PROBLEM STATEMENT:
Reproduce the records word for word, from the first line to the line containing "infrastructure as code |".

Top of DATA

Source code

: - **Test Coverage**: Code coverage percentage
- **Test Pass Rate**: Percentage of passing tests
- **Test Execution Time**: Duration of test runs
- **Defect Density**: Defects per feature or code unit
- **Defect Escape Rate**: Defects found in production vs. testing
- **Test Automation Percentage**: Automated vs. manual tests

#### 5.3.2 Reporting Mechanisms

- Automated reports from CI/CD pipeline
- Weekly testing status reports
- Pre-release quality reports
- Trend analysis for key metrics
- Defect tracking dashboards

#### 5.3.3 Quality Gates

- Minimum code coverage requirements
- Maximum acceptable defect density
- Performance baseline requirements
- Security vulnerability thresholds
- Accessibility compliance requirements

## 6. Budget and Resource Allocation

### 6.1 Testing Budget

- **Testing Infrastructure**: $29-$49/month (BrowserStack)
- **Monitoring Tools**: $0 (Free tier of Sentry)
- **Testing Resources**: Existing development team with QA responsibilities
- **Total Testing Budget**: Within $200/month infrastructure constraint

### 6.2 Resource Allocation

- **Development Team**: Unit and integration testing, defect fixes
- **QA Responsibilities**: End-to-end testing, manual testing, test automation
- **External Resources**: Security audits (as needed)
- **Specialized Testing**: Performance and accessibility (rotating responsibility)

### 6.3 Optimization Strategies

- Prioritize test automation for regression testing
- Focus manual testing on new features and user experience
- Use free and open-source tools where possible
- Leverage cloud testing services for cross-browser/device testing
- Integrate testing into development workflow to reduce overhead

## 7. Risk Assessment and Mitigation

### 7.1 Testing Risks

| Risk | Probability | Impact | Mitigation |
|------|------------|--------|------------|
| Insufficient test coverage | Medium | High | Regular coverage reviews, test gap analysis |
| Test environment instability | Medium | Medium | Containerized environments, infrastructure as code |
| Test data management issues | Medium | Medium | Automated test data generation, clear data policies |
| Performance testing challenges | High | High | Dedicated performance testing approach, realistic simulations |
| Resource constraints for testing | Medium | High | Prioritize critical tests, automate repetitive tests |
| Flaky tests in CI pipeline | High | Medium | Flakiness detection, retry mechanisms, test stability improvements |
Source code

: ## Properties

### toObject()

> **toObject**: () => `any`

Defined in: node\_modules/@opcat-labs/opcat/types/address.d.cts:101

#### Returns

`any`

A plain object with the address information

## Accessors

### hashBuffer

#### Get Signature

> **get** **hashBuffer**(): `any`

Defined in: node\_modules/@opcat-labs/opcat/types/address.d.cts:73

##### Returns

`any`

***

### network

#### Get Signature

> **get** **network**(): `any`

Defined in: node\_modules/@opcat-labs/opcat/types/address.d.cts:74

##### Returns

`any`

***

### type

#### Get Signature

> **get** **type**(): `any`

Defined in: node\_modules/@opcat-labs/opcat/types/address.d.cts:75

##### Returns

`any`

Bottom of DATA

RESPONSE TO THE EXERCISE:
Source code

: - **Test Coverage**: Code coverage percentage
- **Test Pass Rate**: Percentage of passing tests
- **Test Execution Time**: Duration of test runs
- **Defect Density**: Defects per feature or code unit
- **Defect Escape Rate**: Defects found in production vs. testing
- **Test Automation Percentage**: Automated vs. manual tests

#### 5.3.2 Reporting Mechanisms

- Automated reports from CI/CD pipeline
- Weekly testing status reports
- Pre-release quality reports
- Trend analysis for key metrics
- Defect tracking dashboards

#### 5.3.3 Quality Gates

- Minimum code coverage requirements
- Maximum acceptable defect density
- Performance baseline requirements
- Security vulnerability thresholds
- Accessibility compliance requirements

## 6. Budget and Resource Allocation

### 6.1 Testing Budget

- **Testing Infrastructure**: $29-$49/month (BrowserStack)
- **Monitoring Tools**: $0 (Free tier of Sentry)
- **Testing Resources**: Existing development team with QA responsibilities
- **Total Testing Budget**: Within $200/month infrastructure constraint

### 6.2 Resource Allocation

- **Development Team**: Unit and integration testing, defect fixes
- **QA Responsibilities**: End-to-end testing, manual testing, test automation
- **External Resources**: Security audits (as needed)
- **Specialized Testing**: Performance and accessibility (rotating responsibility)

### 6.3 Optimization Strategies

- Prioritize test automation for regression testing
- Focus manual testing on new features and user experience
- Use free and open-source tools where possible
- Leverage cloud testing services for cross-browser/device testing
- Integrate testing into development workflow to reduce overhead

## 7. Risk Assessment and Mitigation

### 7.1 Testing Risks

| Risk | Probability | Impact | Mitigation |
|------|------------|--------|------------|
| Insufficient test coverage | Medium | High | Regular coverage reviews, test gap analysis |
| Test environment instability | Medium | Medium | Containerized environments, infrastructure as code |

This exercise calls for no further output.